_What you are asked to do_
Could you copy, word for word, only the lines from the one containing "[228,1416,239,1430] 2 -> (100, 1328) none" through the last line of the records below, both included?
══ Exercise data ══
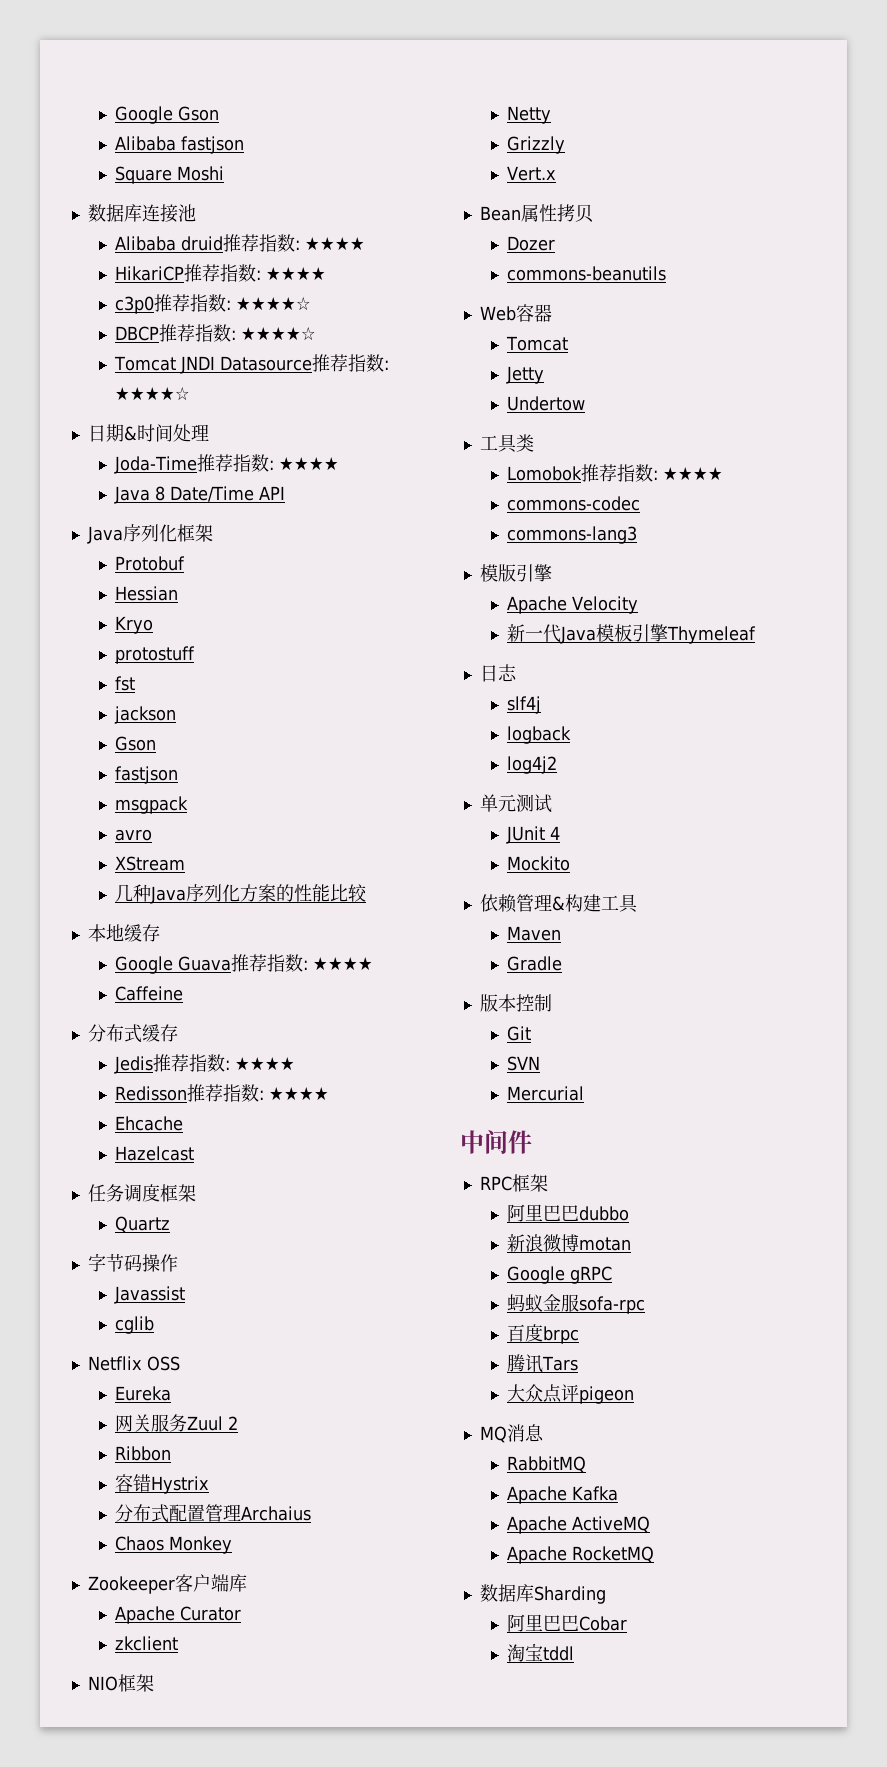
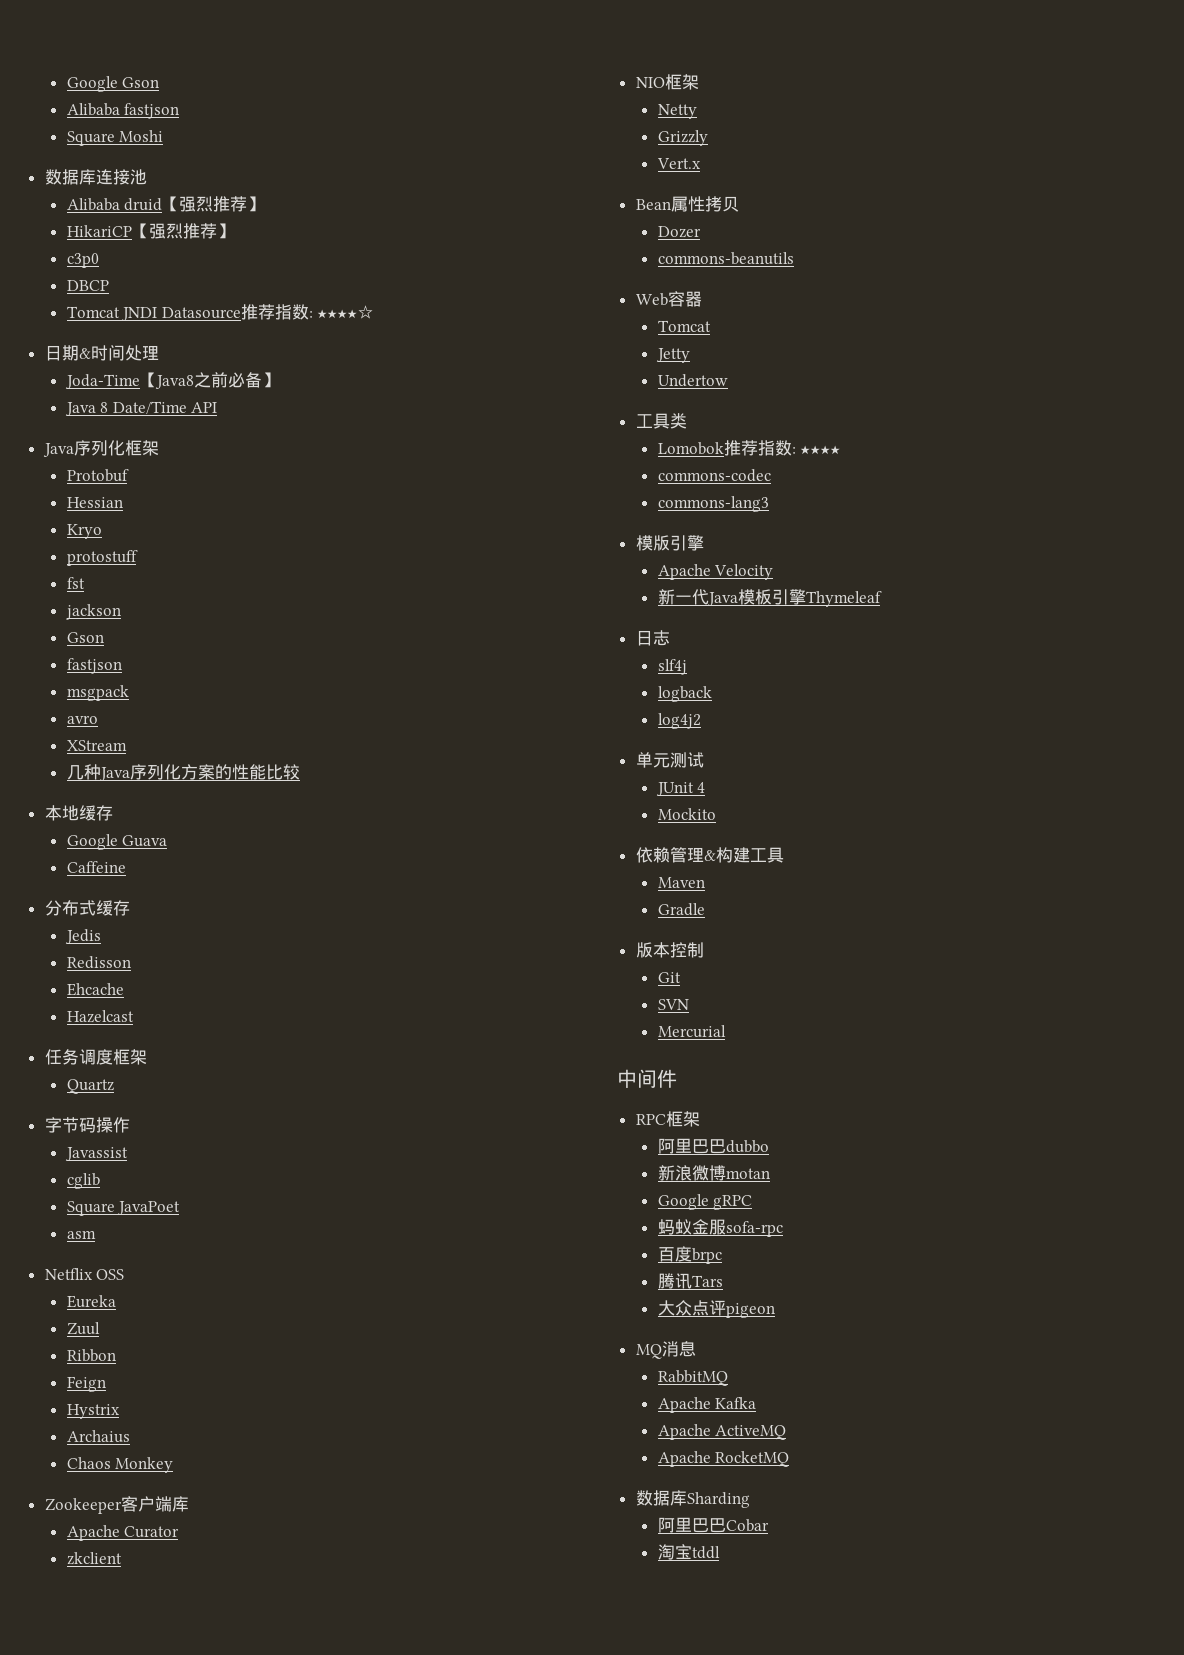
[223,234,366,252] [115,264,327,282] [115,294,312,314] [115,324,317,342] 推荐指数: ★★★★ // HikariCP推荐指数: ★★★★ // c3p0推荐指数: ★★★★☆ // DBCP推荐指数: ★★★★☆ -> [162,196,265,212] [66,223,234,239] [66,253,99,268] [66,280,109,291] 【强烈推荐】 // HikariCP【强烈推荐】 // c3p0 // DBCP
[197,454,340,472] 推荐指数: ★★★★ -> [139,372,279,389] 【Java8之前必备】
[231,954,374,972] 推荐指数: ★★★★ -> (168, 841) none
[153,1054,296,1072] [115,1084,330,1102] 推荐指数: ★★★★ // Redisson推荐指数: ★★★★ -> [66,956,131,969] // Redisson
(155, 1325) none -> [66,1201,181,1216] [66,1230,96,1239] // Square JavaPoet // asm
[115,1414,188,1432] 网关服务 -> (116, 1301) none
[228,1416,239,1430] 2 -> (100, 1328) none
[115,1474,152,1492] 容错 -> [66,1376,106,1392] Feign //
[115,1504,242,1523] 分布式配置管理 -> (120, 1411) none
═══
_Output for this exercise_
[228,1416,239,1430] 2 -> (100, 1328) none
[115,1474,152,1492] 容错 -> [66,1376,106,1392] Feign //
[115,1504,242,1523] 分布式配置管理 -> (120, 1411) none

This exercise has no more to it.